La historia avanza en zigzag pero las constantes de la ecuación permanecen y siempre hay oligarcas que se reparten el pastel, gobiernos corruptos y gente que no tiene nada que perder. A este espectador le vino a la cabeza la escena de El Padrino cuando vio en la tele a un frenético eurodiputado italiano golpear a zapatazos el papel de la comisión europea en el que se rechazaban los presupuestos de su país. Parecía un acto suicida pero aquel loco representa a los que no tienen nada que perder. El rasgo más relevante de la política económica europea, y por extensión de toda la zona colonizada por el neoliberalismo financiero, es que se nutre de la desesperanza. Millones de europeos sienten que no hay lugar para ellos en el sistema que han ayudado a levantar con sus sueldos escasos, sus empleos precarios, sus viviendas al borde del desahucio y sus ahorros volátiles. Ahora mismo o mañana como muy tarde no tendrán nada que perder. El comisario europeo de turno, un tal Moscovici, llamó fascista al eurodiputado italiano del zapato. ¿Y qué? La palabreja funcionó como un ensalmo derogatorio (y una coartada) mientras el fascismo histórico estaba enterrado, pero no sirve para exorcizarlo cuando ha salido de la tumba y arrastra tras de sí una legión de desarrapados en trance de convertirse en zombis. Los parias de la tierra han cambiado de bandera. ¿De dónde, si no, sacan los votos los Trump, Bolsonaro, Salvini, Le Pen y demás patulea? La respuesta de la decadente elite liberal consiste en llevarse las ganancias a paraísos fiscales mientras hacen mohínes de ofendidos en su honor ante las grasientas tendencias electorales del populacho. Entretanto, la casa se cae a pedazos. Frau Merkel, el muro maestro del edificio, anuncia su retirada y el fragor del neofascismo rampante seduce a comunistas rocosos como el español don Anguita o la alemana frau Wagenknecht.

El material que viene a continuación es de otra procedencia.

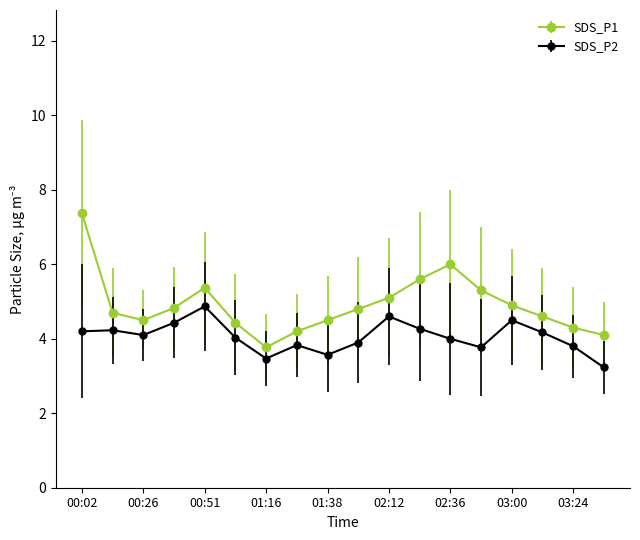

Which series has the widest spread of values?

SDS_P1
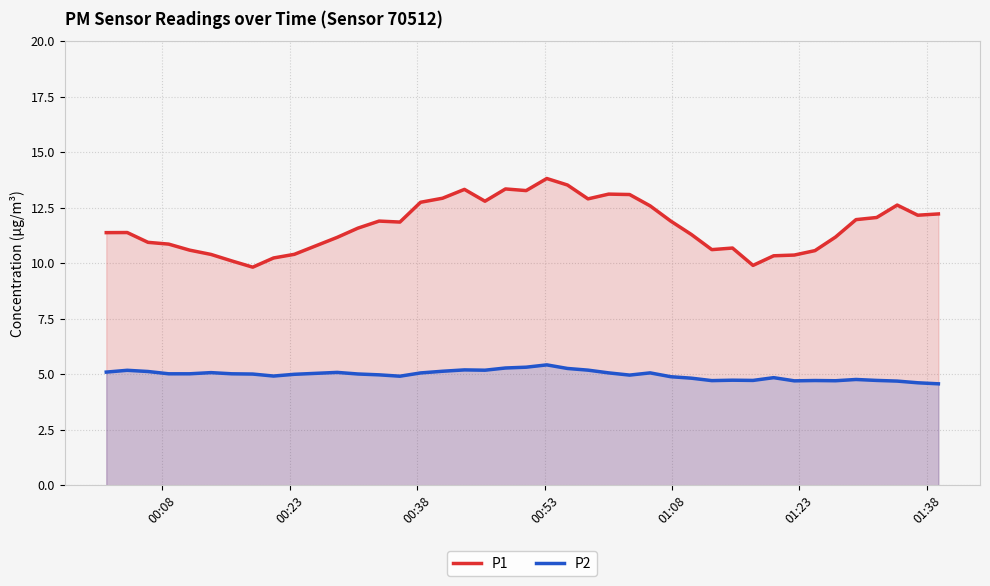

Which series has the largest total across all categories?

P1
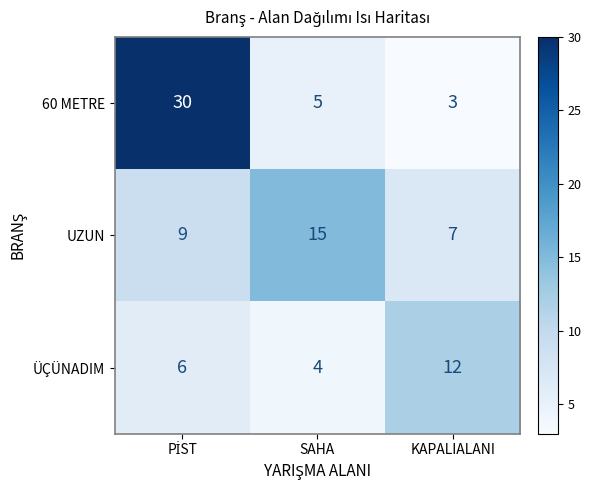

Which series has the largest range (max minus min)?

60 METRE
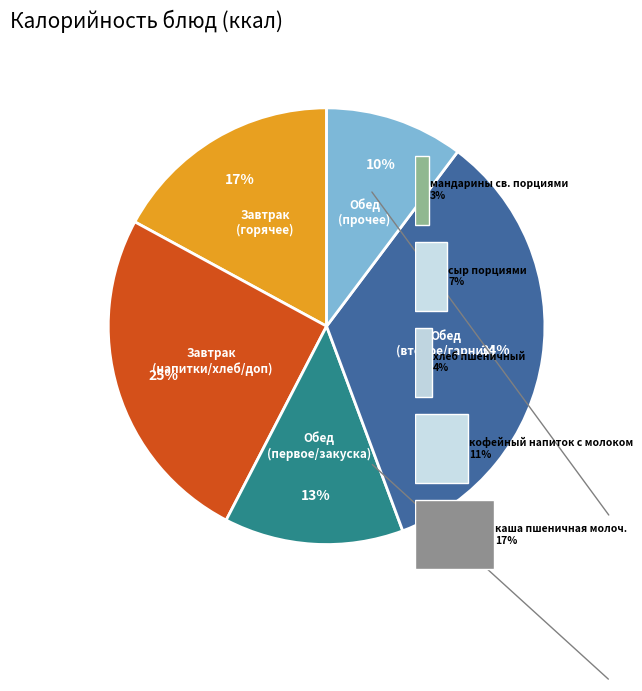

Is there a majority slice in this chart?

No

Tiempos de confusión en los que, por fortuna, aún quedan asideros inmutables. La paradisíaca revista ¡Hola!, dedica la portada de esta semana a la parejita formada por don Vargas y doña Preysler en vísperas de sus felices nupcias. El ilustre propagandista del sistema del que disfrutamos y su más conspicua modelo y beneficiaria juntitos en el retablo de colorines en el que burbujea lo más lucido de las clases parasitarias y ociosas. La parejita sonríe con untuosa docilidad pero lo mismo podría sacar la lengua a los transeúntes que pasan junto al quiosco.